Returning to the task before them, the two women wrote silently.
“Do you think Will’s open-minded?” Becca asked as she reached the bottom of the last page of potential patrons.
“To a point, sure,” Randi answered slowly.
“And always seeking to understand?”
“Usually, yeah, that’s Will.”
“Usually?” Becca repeated. Asked the same question herself a month ago, she would’ve answered with an emphatic “Absolutely.”
“It’s easy to be understanding when your personal universe isn’t involved.”
“You’re saying he doesn’t care?”
“No! His life, his dedication to the students at Montford, is a tribute to how much he cares, but none of that affects his heart and soul. Not like you do.”
“He’s become so black-and-white,” Becca murmured, remembering the conversation they’d had after his second meeting with Todd the previous week. Will wasn’t willing to concede that if Todd was indeed guilty of having an affair with one of his students—which Todd still had not admitted—it didn’t necessarily make Todd a bad person. A misguided one, certainly. An unhappy one. A man who’d made a serious mistake. But it didn’t change the forty good years Todd had put in on this earth.
Randi rubbed the back of Becca’s hand, a sad smile on her face. “He’s not getting over the fact that you considered an abortion, is he.”
“Nope.”
And there was nothing Becca could do to change that. She’d had the thought. She couldn’t not have it.

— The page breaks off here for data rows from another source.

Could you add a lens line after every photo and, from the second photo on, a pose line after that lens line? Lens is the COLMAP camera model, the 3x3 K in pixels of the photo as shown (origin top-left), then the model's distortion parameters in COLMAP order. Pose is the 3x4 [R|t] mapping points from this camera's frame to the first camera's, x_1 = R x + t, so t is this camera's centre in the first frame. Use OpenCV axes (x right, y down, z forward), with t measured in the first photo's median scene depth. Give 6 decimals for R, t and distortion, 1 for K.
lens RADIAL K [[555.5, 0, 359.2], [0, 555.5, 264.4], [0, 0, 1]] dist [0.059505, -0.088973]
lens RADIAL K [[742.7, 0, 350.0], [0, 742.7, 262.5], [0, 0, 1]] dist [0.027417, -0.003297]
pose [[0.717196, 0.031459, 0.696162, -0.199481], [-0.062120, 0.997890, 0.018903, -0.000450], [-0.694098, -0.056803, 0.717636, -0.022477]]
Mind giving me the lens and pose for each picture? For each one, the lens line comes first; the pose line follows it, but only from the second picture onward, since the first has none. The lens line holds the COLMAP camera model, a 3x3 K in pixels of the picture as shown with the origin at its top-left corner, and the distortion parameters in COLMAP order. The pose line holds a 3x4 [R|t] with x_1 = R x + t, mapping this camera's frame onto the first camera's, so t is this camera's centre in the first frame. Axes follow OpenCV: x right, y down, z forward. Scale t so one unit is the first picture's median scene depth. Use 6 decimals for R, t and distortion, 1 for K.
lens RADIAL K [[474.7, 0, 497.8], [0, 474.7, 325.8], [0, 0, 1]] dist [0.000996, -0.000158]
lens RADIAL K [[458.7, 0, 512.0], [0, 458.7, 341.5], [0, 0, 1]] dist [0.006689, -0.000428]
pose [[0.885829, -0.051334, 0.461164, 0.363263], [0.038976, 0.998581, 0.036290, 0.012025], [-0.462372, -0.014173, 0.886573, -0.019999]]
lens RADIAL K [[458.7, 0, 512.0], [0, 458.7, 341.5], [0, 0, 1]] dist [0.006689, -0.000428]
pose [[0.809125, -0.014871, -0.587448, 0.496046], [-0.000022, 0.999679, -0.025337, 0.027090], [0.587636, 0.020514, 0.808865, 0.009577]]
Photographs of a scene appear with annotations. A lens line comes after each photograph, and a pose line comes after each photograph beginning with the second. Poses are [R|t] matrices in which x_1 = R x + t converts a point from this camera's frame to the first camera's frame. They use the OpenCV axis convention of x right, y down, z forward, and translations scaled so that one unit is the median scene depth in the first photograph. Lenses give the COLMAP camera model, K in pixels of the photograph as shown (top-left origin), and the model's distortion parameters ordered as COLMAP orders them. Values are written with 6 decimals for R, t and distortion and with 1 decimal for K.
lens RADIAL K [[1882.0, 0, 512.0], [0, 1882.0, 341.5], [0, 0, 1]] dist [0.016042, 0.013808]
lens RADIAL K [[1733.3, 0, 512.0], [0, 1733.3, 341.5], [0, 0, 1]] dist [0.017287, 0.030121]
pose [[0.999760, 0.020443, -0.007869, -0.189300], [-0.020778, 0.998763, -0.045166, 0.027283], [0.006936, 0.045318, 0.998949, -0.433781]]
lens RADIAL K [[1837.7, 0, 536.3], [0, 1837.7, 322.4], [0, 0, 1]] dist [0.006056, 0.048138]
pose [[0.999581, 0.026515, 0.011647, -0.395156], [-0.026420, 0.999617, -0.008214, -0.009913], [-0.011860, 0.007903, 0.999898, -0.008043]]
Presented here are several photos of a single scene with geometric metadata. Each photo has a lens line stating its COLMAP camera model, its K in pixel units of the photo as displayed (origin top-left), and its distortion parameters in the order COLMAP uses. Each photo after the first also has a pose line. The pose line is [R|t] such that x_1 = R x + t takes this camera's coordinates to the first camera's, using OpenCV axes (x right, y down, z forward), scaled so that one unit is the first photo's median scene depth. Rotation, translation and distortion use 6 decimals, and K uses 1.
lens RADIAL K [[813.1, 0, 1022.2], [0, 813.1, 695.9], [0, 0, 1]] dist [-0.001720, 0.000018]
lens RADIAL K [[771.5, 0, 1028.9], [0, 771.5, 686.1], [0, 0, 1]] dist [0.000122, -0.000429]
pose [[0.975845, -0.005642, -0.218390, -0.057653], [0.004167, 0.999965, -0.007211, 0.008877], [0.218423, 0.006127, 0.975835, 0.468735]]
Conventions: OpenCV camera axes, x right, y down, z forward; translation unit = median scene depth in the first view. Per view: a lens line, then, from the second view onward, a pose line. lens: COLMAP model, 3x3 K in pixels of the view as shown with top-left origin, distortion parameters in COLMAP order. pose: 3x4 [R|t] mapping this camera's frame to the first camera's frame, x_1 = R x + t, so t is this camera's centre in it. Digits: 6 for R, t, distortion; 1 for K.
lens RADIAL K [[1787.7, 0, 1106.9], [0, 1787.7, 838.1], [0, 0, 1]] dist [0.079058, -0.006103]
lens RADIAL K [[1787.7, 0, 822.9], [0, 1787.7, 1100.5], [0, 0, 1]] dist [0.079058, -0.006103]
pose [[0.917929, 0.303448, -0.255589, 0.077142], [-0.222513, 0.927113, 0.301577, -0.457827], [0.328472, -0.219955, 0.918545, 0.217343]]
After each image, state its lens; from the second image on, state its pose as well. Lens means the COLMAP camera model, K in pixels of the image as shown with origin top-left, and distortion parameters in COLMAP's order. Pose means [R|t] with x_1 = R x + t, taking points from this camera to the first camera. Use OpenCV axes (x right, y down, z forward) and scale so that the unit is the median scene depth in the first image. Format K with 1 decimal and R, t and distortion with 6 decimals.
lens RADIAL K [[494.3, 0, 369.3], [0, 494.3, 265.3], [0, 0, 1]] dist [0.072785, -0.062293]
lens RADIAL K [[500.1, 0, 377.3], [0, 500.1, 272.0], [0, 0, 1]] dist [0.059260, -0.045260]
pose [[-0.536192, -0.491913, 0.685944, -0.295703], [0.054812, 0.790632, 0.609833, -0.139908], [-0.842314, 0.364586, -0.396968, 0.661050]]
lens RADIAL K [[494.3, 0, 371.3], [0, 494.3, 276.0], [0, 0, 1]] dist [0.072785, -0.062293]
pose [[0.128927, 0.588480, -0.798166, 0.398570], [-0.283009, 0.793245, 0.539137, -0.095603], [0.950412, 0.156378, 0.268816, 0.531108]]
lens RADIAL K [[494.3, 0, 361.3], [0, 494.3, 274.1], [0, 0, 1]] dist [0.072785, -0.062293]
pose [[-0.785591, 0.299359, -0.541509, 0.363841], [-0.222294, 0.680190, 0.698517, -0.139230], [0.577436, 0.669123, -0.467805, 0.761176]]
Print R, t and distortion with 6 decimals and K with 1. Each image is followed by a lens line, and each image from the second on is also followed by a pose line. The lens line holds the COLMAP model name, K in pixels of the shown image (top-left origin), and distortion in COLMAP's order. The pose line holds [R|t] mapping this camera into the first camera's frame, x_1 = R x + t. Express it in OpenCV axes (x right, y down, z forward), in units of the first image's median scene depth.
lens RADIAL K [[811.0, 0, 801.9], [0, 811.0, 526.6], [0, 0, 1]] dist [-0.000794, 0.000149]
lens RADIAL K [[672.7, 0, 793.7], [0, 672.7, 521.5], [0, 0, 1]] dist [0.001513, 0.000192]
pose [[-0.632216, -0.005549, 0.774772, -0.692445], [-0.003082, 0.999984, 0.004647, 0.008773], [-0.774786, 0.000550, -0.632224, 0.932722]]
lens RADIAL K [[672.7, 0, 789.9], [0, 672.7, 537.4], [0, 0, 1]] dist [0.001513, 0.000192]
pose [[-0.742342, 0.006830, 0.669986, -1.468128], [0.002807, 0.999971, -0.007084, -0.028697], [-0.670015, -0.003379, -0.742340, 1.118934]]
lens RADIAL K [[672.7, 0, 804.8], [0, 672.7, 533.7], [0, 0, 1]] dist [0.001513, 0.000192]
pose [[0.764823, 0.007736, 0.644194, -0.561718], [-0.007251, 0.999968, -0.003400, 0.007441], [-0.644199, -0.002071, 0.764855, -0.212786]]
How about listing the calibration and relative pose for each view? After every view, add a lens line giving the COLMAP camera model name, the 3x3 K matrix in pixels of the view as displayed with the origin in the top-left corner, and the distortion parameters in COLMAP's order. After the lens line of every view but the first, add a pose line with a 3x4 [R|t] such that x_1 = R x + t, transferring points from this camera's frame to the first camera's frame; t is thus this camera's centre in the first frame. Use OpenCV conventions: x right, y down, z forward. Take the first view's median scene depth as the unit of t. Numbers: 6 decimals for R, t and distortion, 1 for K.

“Give him time, Bec. My brother’s a fair man. And he loves you. He’ll come around.”
“I love him, too,” she admitted. “But I don’t think I can live with a man who only sees things his own way. When did he become so judgmental?” And how had she missed noticing it?
“The man you’re describing may be the man who’s holed up in that office in there,” Randi said, gathering their papers in a neat pile as she stood up. “But he’s not Will. Give him time,” she said again.
At the moment Becca had few other choices. And time was something she had a lot of. Six months of it, to be exact.
WILL’S INTERVIEW with the prospective new English professor, Dr. Christine Evans, just happened to be on the same Monday as Becca’s second doctor’s appointment. He was glad of the diversion as he wondered what the doctor might tell them later that afternoon. He’d spent the past two weeks going over the warnings Dr. Anderson had laid out the last time they’d seen her. He’d done his research, knew which tests were necessary and which Becca could be spared. He also had several questions that needed answers.
He wouldn’t allow himself to think that the doctor might find some negative change in Becca’s condition, that the pregnancy wasn’t progressing as it should. But somehow the fear crept in, in spite of his very forceful admonitions to the contrary.
The first thing he noticed about Chri
stine Evans was the silky dark hair that hung all the way down to her hips. She had the thick tresses pulled back at the sides with a couple of pearled barrettes.
Just the way Becca had worn her hair twenty years ago. Back when she’d been all natural, before travel, education—life—had put a stylish veneer on her beauty.
The second thing he noticed was the quiet determination in Christine’s shadowed blue eyes.
They reminded him of Becca, too. Shadows and all.
“Please, have a seat,” he said as he shook her hand. He waited for her to settle in one of the maroon leather chairs in front of his desk before taking his own seat.
Her legs, when she sat, barely touched the floor. She was much shorter than Becca. But just as shapely. And slim.
“I’ve read your résumé,” Will said. He’d read it more than once, actually. Christine Evans was a dedicated woman when it came to her career. According to her interviews, the only family she had was a younger sister. “You achieved your doctorate at twenty-six. That’s impressive.”
She shrugged, her eyes lowering briefly. “I always knew what I wanted.”